Chromatographic separation used a water/ammonium formate and methanol gradient at 0.3 mL/min over 20 minutes. MS parameters were optimized for each analyte to ensure low-level detection.

Main Results and Discussion

Calibration curves were established for 12 compounds in the 0.01–1 ng/mL range and for 6 compounds in the 1–100 ng/mL range. All analytes exhibited excellent linearity (R² > 0.997) in both blood and urine matrices. Signal-to-noise ratios at the lower limit of quantitation ranged from ~15 to >160, demonstrating high sensitivity. Recoveries were consistent across acidic, neutral, and basic drugs. Inter- and intra-day precision values were below 12% CV at the lowest spiking levels.

Benefits and Practical Applications

The combined approach offers:

• High throughput: sample preparation and analysis within 20 minutes per batch
• Sensitivity: detection limits suitable for forensic and clinical purposes
• Simplicity: single extraction protocol for diverse compounds
• Versatility: applicable to both blood and urine samples

This workflow supports routine toxicological screening in forensic laboratories, driving timely decision-making in legal and medical contexts.
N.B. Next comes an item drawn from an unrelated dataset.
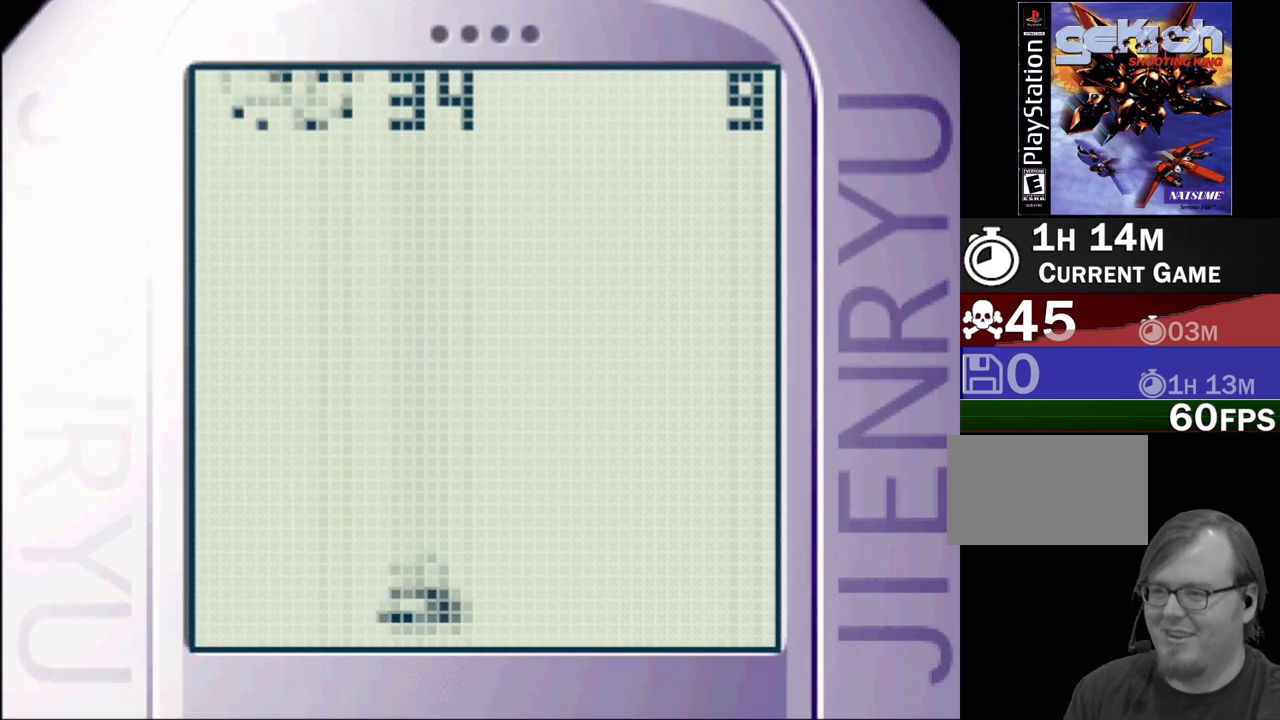
{"buttons": ["CROSS", "DPAD_LEFT"], "events": [[50, "CROSS", "up"], [183, "DPAD_RIGHT", "up"], [217, "DPAD_LEFT", "down"], [433, "CROSS", "down"]]}
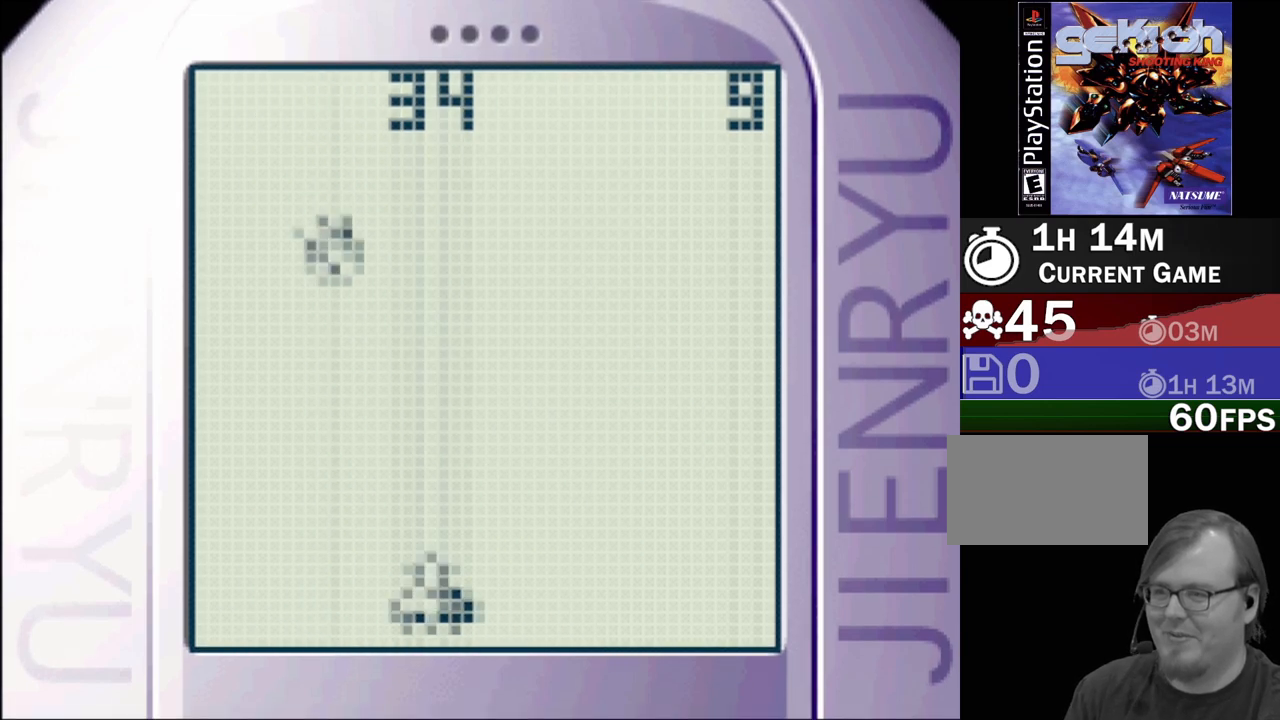
{"buttons": ["CROSS", "DPAD_LEFT"], "events": [[17, "CROSS", "up"], [83, "CROSS", "down"], [217, "DPAD_LEFT", "up"], [350, "DPAD_RIGHT", "down"], [367, "CROSS", "up"], [383, "DPAD_RIGHT", "up"], [417, "CROSS", "down"], [450, "DPAD_LEFT", "down"]]}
Future Trends and Opportunities

Emerging directions include:

• Integration of automated, on-line sample preparation to reduce manual handling
• Expansion of target panels to cover novel psychoactive substances
• Adoption of high-resolution mass spectrometry for non-targeted screening
• Implementation of data processing pipelines driven by machine learning to accelerate compound identification

Conclusion

The validated method combining modified QuEChERS extraction with ultra-high-speed UHPLC-MS/MS achieves rapid, sensitive, and reproducible quantification of a broad spectrum of forensic drugs in human blood and urine. Its high throughput and straightforward workflow make it ideally suited for routine forensic toxicology and clinical screening applications.

Reference

Usui K, et al. Legal Medicine. 2012;14:286–296.